The Weekly's "Pleasanton Preps" columnist, Dennis Miller, wrote last week about a situation in which a set of parents did an investigation of Amador Valley High School girls varsity basketball coach Al Chavira, which led to his being placed on leave. Other team parents felt the "dirt" dug up was benign and requested the coach's reinstatement.
Comments via email and on Town Square indicate significant confusion between a news story, editorial and a column.
News stories are the most basic form of journalism -- reporting that conveys the essence of an issue or event from as many perspectives as possible. A news story might contain the opinion of the sources through quotes, but it does not include the opinions of the writer.
Editorials reflect the consensus view of the paper's editorial board.
Columns are written by people paid to share information and opinions. The American Press Institute, in its news literacy curriculum for middle school students, describes a columnist as a "writer of a column that appears regularly. Columnists frequently offer opinions on current events."
Like most papers across the country, the Pleasanton Weekly has more than one column. All written by veteran journalists with decades in the industry, our columns include "Tim Talk" by Tim Hunt, "Around Pleasanton" by Jeb Bing and "Pleasanton Preps" by Dennis Miller.
Readers can differentiate between news stories, editorials and columns by presentation and writing style.
News stories have the byline of the reporter and will not reflect the opinion of the reporter. Editorials run on the Opinion page and are written from the perspective of a group, using words like "we" and "us."
Columns run regularly, and usually in the same location in the paper, have a title like "Around Pleasanton" or "Pleasanton Preps" and generally have a photo of the columnist and a "tagline" at the end of the column that contains information about the writer and how to contact them. Personal pronouns are used to indicate opinion.

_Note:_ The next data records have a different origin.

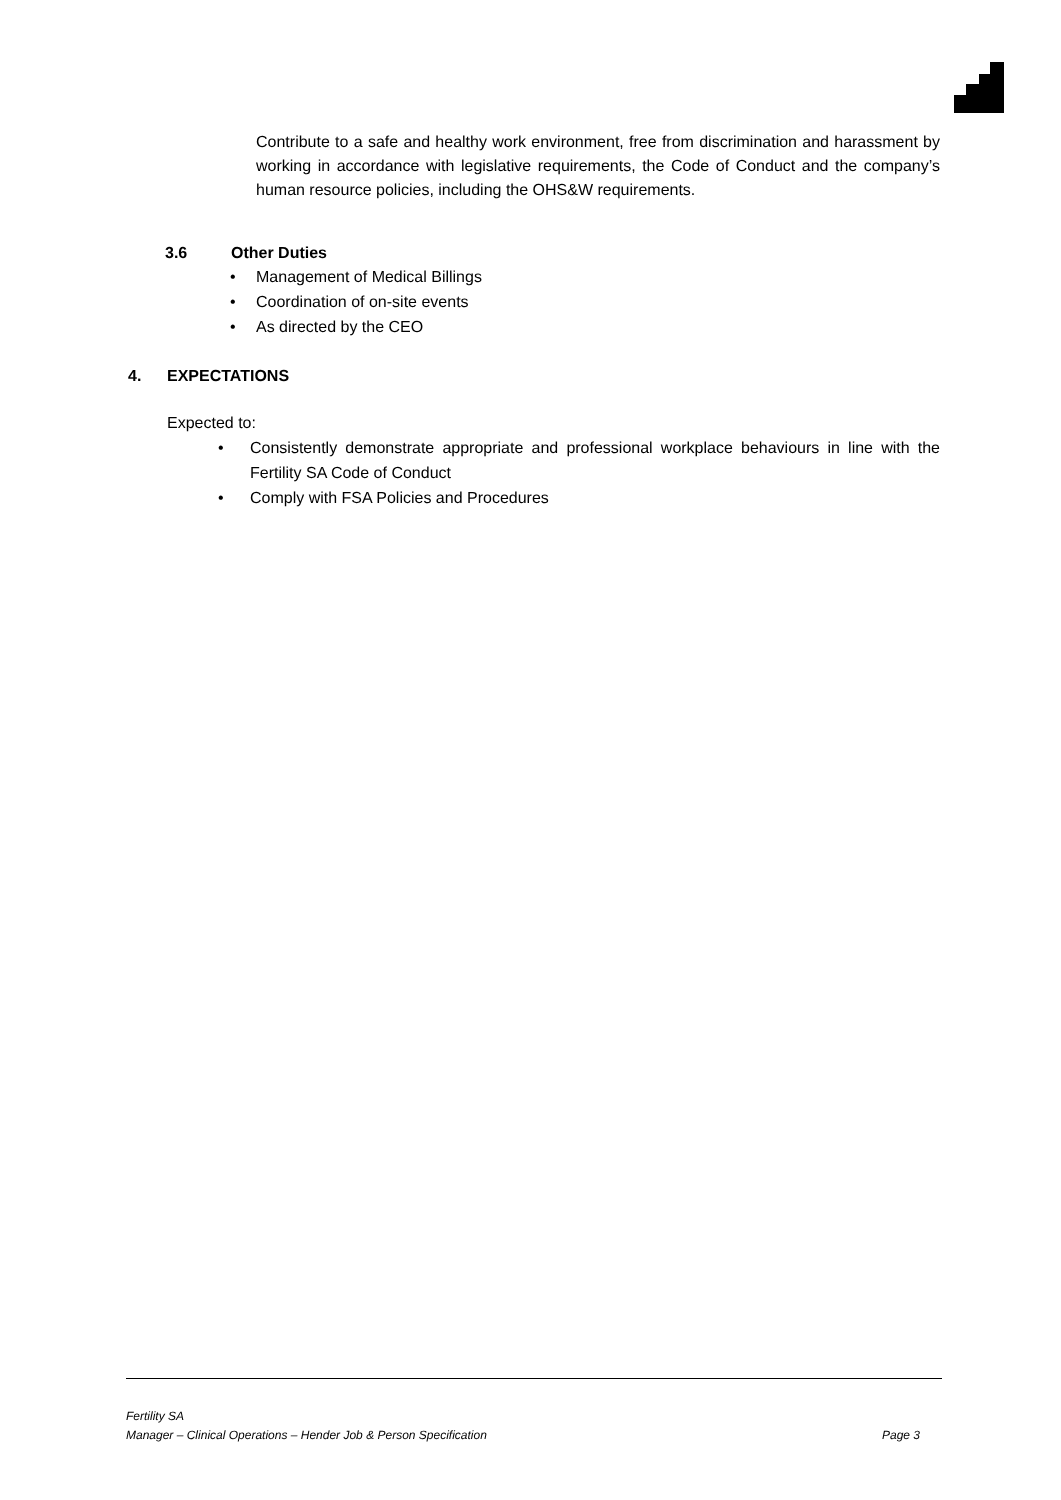Contribute to a safe and healthy work environment, free from discrimination and harassment by working in accordance with legislative requirements, the Code of Conduct and the company’s human resource policies, including the OHS&W requirements.
3.6 Other Duties
• Management of Medical Billings
• Coordination of on-site events
• As directed by the CEO
4. EXPECTATIONS
Expected to:
• Consistently demonstrate appropriate and professional workplace behaviours in line with the Fertility SA Code of Conduct
• Comply with FSA Policies and Procedures
Fertility SA
Manager – Clinical Operations – Hender Job & Person Specification Page 3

Columns online can be presented as blogs or in a more general area of the website with the name of the column in the headline and the tagline information at the end. Editorials are sometimes presented this way online, identified with the word "Editorial" in the headline.
The commonality among news stories, editorials and columns is that we strive for truth and accuracy. Facts written in the "Pleasanton Preps" column last week were true, but the accuracy of one point was questionable.
Dennis referenced a private investigator's report, but we have not been able to obtain a copy of the alleged report and the family's written complaint cites only their personal research.
As a matter of transparency and journalistic ethics, we wanted to clarify that information as soon as possible and have posted an editor's note/clarification on the online version of last week's column that says:
"A previous version of this Pleasanton Preps column stated that a private investigator's report was sent to Amador Valley High School before girls basketball coach Al Chavira's suspension. The complaint filed with the school cited a family's own, personal research into the coach's background."
The parents in question have declined the opportunity to write a rebuttal, anonymously, for the Weekly. For his part, Chavira has not responded to our request for comment.
Speaking of ethics, no families were named in the "Pleasanton Preps" column to lessen any negative impacts on all girls on the team.
Speaking of children, the real injured parties in this mess are the Amador girls basketball players. Their season ended in turmoil amid an abrupt coaching change -- the removal of a second-year coach described as dedicated and well-liked by many team parents ... save at least two.